Managing vs. educating autistic children

The more I explore the industry of educating autistic children, the more it occus to me that there are two different models out there.


The first one is the management model. Here the top priority is making the autistic student manageable in the classroom. If the child acts up, the first assumption is that the underlying problem is the child's problem: typically, something having to do with attention or sensory processing. The solution is medication (the latest fad is Risperdol) or some sort of "sensory diet" (a weighted vest, a stress ball, time out of the classroom for running around or swinging).


The second model is the education model. Here the top priority is figuring out how to best engage the child in the academic curriculum. While this might include attention enhancing medications and frequent breaks, the first question to be asked, always, is whether the child's lack of attention, fidgets, or misbehavior stem from problems with the task at hand. Are the directions comprehensible? Is the reading over his or her head? Is the group discussion too difficult to follow? Are the math problems too easy? Is the writing assignment too open-ended?


The first model is the easier one to follow--especially if the goal is full inclusion in regular classrooms with minimal disruptions to classroom routines. But if the goal is actual education, then the first thing to look at is whether the assignments that are supposed to be educating the child are actually having this effect--rather than other effects that too many people are only too happy to "manage" away.

6 comments:

Mrs. C said...

Since I homeschool, I see that I am "catering" to these educational needs and that makes it more difficult for them to transition into the neurotypical expectations at Sunday school, etc.

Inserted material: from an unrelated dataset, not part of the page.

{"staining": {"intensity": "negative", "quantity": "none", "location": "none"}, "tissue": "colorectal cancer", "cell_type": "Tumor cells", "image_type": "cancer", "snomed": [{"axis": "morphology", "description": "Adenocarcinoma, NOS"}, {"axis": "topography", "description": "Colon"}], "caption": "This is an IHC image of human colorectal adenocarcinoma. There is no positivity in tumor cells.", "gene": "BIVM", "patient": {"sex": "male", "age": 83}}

But barring violence or severe mental illness/safety issues, why would you medicate your kid? Just to make the TEACHER's day easier? That's not right.

Lsquared said...

I'm totally with you on the managing/educating dichotomy. Managing isn't bad, but educating should come first. (I feel so lucky to have had my ADD kids in an elementary school where the teachers could and did adapt to them somewhat, so the education could work even when the management wasn't so good).

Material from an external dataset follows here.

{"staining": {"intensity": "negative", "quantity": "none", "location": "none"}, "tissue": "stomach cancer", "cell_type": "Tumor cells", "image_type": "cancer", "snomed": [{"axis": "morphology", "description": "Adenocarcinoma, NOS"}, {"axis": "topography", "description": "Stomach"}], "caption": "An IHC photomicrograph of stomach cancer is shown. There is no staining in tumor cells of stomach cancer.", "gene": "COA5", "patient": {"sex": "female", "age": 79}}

On the other hand, medication isn't always bad. My son isn't autistic, just ADHD, but the medication works for him, and it's not just to make my/the teacher's life easier. He pays more attention to the world around him when he's on his meds, and he can control himself better. He even appreciates the difference himself sometimes. (I know the meds don't work for everyone, though. It would be nice if there were a magic pill to help every child live up to their potential... sigh.)

Anonymous said...

We run up against the reality that school-based education (and particularly mainstream classrooms) is an activity based on creating learning experiences that will work for a group of children. Maybe better for some than for others, but well enough to say that learning is happening. Differentiation is valued, but it's clear that there's a limit to how much of it can happen during any given lesson or activity. As I said in the comment section of a post below, IEP's have a tendency to overlook the time constraints that make the amount of instructional differentiation that children with autism need, an unrealistic goal.

FedUpMom said...

Katharine, this post could have been written about any child.

Most of what goes on during the school day is classroom management, rather than teaching.

Kids are set to work on "projects" that have no educational value. If you complain about this, you get responses like, "they need to learn to do what they're told like all the other kids!" as if that's the entire purpose of school.

FedUpMom said...

Katharine, I just noticed you misspelled "autistic" in your title.

Katharine Beals said...

Thanks for spotting the typo, FedupMom. It's very true that this managing vs. educating issue applies to all kids. But, as with so many issues in contemporary education (group work, unstructured learning, dumbed down math, large, open-ended projects), I'd argue that HFA/Asperger's kids in particular really force the issue.